> **TASK PROMPT**
Of all the entries below, only the lines from the one with "index mcp: (711, 332)" up to and including the one with "pinky pip: (752, 326)" are to be duplicated exactly.

■ ■ ■ ■ ■ ■ ■

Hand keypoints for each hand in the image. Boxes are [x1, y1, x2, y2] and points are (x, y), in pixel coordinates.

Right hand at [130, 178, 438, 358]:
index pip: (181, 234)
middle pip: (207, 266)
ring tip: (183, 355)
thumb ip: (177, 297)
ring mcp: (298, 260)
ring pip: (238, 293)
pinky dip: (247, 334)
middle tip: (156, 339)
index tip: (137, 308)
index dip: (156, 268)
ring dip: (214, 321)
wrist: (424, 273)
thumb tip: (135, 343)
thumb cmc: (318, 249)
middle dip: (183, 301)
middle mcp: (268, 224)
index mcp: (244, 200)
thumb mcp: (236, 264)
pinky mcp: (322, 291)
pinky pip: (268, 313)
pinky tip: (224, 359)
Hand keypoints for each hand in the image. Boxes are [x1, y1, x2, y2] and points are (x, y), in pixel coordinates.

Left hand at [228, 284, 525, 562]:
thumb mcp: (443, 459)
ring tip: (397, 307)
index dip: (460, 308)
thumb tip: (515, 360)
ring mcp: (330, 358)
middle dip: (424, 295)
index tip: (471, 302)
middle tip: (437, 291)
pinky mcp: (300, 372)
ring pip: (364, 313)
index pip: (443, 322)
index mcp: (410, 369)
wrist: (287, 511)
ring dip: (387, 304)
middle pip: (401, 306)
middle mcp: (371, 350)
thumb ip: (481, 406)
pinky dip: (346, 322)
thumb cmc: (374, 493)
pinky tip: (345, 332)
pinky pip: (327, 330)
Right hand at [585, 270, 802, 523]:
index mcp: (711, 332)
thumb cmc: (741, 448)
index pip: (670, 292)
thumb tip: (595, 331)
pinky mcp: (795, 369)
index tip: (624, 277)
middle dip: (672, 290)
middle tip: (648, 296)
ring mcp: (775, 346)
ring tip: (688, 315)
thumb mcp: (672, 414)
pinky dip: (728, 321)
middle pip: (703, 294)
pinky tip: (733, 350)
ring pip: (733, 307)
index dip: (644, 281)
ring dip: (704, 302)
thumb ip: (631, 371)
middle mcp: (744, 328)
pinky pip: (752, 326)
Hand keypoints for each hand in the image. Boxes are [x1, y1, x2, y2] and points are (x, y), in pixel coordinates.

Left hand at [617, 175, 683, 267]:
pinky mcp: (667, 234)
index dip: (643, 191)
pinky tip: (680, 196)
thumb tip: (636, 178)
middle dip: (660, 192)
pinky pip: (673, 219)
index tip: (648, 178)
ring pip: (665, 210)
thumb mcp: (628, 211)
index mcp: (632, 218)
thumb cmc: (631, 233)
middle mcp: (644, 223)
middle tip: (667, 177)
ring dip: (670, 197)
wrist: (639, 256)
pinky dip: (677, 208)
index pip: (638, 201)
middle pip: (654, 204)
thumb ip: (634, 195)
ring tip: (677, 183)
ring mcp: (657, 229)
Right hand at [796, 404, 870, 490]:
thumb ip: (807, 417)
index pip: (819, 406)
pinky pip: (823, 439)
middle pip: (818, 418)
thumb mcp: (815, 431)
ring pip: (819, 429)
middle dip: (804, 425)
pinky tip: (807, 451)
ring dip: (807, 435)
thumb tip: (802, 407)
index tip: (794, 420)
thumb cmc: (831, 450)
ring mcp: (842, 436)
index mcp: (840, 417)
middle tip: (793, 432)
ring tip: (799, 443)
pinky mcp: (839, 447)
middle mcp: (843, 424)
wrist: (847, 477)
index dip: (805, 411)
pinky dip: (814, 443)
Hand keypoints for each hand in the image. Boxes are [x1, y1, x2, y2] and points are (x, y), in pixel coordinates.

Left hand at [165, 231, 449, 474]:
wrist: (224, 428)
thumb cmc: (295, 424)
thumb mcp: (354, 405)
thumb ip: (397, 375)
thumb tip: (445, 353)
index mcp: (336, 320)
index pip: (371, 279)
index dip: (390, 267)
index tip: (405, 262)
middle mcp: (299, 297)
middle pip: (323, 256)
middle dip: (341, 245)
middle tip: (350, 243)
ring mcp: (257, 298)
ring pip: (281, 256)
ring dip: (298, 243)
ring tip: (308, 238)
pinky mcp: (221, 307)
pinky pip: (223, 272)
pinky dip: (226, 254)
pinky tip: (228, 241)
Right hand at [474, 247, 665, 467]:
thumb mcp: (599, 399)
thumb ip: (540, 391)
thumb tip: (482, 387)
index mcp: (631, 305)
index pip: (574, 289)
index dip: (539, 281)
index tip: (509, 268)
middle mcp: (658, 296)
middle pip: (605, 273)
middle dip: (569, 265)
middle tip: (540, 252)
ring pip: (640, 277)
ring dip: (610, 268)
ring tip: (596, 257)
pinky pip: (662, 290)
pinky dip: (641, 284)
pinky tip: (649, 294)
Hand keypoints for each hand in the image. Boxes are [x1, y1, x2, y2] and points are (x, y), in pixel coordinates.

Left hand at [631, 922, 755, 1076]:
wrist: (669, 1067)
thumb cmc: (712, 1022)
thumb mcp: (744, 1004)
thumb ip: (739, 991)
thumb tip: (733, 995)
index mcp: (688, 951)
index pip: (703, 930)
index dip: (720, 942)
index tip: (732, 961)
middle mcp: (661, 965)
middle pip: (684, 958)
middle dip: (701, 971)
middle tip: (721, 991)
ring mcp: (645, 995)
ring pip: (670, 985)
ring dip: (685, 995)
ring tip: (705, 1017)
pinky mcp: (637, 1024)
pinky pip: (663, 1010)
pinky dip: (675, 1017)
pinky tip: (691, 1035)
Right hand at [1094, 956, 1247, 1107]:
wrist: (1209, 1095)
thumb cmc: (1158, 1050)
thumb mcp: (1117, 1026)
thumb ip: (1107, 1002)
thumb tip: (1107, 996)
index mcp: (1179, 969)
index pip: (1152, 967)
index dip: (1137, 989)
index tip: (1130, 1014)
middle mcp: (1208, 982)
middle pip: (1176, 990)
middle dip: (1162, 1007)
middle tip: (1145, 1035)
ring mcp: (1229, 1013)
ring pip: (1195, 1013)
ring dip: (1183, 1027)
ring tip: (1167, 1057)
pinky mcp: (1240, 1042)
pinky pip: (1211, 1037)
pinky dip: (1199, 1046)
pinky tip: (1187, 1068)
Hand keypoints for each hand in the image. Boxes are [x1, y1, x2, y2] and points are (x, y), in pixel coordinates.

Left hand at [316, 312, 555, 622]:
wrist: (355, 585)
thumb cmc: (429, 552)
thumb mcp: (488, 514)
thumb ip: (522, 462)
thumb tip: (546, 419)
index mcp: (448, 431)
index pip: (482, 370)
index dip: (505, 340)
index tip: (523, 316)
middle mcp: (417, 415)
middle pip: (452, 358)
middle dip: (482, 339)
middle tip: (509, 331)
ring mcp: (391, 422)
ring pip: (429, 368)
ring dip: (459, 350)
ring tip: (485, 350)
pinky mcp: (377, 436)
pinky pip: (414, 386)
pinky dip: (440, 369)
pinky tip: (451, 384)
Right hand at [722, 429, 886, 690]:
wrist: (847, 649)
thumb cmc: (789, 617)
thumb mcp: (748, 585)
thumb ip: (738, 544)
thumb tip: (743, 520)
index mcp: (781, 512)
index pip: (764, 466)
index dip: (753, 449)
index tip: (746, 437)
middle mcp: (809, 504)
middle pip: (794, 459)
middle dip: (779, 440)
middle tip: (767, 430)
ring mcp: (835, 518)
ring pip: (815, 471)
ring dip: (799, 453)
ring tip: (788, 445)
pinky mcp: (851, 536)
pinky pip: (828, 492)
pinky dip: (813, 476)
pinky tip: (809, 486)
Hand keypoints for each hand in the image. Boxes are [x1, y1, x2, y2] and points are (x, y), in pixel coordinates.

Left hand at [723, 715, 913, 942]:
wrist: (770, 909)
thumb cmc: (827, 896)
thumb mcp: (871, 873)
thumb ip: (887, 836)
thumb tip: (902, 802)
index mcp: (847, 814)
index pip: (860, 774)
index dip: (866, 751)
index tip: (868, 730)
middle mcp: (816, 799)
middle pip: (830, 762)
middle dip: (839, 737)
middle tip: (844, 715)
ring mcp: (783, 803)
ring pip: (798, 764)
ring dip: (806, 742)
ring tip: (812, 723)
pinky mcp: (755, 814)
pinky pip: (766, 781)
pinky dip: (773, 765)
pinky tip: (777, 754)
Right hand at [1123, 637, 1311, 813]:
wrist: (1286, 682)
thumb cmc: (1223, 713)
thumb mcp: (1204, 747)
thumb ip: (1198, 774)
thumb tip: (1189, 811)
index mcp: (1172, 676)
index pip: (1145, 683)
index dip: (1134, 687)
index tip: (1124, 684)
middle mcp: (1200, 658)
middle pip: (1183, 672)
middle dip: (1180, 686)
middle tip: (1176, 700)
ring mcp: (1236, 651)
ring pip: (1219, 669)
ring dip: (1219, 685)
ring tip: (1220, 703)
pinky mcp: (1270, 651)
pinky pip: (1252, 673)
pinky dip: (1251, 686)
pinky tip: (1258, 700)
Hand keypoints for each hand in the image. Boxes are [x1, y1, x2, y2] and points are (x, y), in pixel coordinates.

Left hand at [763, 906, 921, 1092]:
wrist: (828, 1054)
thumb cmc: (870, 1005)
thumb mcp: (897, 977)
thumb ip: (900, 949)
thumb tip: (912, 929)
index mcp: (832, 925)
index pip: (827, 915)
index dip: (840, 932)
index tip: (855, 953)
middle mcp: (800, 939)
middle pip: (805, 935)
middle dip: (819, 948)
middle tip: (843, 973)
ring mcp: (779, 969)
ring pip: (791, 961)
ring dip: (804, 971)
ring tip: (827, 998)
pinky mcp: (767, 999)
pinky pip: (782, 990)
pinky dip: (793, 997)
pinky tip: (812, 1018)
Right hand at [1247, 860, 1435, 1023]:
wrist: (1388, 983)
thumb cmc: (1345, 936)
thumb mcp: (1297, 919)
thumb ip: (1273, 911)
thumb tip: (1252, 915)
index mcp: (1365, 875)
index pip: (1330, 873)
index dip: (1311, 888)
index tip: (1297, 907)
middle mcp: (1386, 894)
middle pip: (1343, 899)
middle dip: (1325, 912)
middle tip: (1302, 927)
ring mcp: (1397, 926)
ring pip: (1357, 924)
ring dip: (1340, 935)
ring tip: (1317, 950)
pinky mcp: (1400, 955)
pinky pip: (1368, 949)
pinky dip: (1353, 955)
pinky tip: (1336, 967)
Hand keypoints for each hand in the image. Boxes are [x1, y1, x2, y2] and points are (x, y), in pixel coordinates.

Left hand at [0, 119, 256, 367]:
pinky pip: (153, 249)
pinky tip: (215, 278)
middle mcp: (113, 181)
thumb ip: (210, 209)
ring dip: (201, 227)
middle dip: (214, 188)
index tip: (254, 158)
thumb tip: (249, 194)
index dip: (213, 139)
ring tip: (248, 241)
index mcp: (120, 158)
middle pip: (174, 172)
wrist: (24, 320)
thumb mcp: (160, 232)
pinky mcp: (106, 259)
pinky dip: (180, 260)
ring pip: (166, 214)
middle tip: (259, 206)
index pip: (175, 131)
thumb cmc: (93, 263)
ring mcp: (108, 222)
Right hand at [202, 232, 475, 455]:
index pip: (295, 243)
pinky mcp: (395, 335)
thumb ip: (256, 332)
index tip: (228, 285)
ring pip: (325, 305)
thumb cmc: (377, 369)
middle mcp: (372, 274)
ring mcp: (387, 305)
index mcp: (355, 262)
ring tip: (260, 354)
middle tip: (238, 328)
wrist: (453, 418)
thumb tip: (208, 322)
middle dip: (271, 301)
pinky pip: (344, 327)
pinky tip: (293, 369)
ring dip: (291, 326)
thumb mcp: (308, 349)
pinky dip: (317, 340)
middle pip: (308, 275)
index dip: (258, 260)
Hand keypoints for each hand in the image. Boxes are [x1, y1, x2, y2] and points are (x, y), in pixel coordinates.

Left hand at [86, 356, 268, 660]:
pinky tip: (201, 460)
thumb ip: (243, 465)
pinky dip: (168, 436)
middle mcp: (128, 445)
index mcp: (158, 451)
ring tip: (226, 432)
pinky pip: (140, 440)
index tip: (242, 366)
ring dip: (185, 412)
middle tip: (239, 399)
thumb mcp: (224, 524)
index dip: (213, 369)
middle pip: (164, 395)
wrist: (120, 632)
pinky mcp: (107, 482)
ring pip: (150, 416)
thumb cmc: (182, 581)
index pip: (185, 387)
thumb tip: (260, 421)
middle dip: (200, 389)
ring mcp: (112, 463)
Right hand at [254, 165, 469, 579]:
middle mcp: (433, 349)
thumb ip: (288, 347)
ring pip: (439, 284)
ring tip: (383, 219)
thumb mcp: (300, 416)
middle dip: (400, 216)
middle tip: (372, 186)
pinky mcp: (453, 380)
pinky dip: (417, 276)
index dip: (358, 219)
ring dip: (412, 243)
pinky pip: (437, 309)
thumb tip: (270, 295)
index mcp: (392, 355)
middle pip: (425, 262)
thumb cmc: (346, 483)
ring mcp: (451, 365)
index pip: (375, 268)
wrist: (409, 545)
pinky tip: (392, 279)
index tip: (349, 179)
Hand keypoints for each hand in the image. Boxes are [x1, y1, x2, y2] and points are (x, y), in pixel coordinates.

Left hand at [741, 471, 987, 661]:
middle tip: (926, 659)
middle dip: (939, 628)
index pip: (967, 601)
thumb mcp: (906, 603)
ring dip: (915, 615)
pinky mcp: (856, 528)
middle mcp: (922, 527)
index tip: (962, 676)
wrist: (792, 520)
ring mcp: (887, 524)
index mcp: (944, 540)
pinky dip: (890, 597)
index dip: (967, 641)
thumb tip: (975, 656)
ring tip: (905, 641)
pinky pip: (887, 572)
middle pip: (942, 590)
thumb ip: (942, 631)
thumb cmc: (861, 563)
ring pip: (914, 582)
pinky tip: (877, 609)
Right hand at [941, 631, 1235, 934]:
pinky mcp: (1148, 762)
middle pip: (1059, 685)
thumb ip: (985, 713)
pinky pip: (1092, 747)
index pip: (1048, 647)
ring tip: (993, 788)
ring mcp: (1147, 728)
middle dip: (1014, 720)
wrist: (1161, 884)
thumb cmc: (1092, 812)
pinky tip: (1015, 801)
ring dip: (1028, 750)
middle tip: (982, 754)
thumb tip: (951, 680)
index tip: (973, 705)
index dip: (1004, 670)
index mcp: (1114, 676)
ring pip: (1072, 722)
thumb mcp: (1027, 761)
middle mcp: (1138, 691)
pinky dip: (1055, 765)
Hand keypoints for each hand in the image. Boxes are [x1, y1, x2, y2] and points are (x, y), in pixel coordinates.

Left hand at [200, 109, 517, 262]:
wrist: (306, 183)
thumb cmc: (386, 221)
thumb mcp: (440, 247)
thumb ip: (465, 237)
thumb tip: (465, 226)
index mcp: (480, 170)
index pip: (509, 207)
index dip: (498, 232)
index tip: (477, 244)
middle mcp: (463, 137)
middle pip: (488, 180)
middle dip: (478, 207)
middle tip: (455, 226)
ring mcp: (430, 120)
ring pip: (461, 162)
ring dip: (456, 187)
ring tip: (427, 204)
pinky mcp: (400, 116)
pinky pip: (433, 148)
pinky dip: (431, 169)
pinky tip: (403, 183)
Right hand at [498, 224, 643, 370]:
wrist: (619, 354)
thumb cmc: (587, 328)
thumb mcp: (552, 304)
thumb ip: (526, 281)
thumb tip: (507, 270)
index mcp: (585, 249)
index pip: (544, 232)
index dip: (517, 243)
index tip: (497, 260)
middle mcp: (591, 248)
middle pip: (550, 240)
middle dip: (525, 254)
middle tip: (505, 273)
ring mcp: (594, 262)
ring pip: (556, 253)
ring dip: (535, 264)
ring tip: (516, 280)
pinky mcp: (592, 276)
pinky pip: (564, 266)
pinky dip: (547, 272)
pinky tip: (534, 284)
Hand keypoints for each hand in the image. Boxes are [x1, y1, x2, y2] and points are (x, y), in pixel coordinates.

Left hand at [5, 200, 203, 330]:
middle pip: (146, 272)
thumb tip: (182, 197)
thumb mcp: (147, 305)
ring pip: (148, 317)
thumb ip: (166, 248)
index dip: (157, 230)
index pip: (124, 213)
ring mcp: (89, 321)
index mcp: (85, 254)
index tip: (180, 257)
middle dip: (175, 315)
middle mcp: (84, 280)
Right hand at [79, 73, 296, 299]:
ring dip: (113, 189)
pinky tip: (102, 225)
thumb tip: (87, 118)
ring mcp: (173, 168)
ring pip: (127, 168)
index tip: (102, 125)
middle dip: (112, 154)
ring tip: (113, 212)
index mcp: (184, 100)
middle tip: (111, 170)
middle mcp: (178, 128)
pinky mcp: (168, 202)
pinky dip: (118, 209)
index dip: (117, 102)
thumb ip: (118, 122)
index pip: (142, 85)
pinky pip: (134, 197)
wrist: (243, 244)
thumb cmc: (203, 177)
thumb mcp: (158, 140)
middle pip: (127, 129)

■ ■ ■ ■ ■ ■ ■

> **EXERCISE OUTPUT**
index mcp: (711, 332)
thumb cmc: (741, 448)
index pip: (670, 292)
thumb tip: (595, 331)
pinky mcp: (795, 369)
index tip: (624, 277)
middle dip: (672, 290)
middle tip: (648, 296)
ring mcp: (775, 346)
ring tip: (688, 315)
thumb mcp: (672, 414)
pinky dip: (728, 321)
middle pip: (703, 294)
pinky tip: (733, 350)
ring pip: (733, 307)
index dip: (644, 281)
ring dip: (704, 302)
thumb ip: (631, 371)
middle mcp: (744, 328)
pinky pip: (752, 326)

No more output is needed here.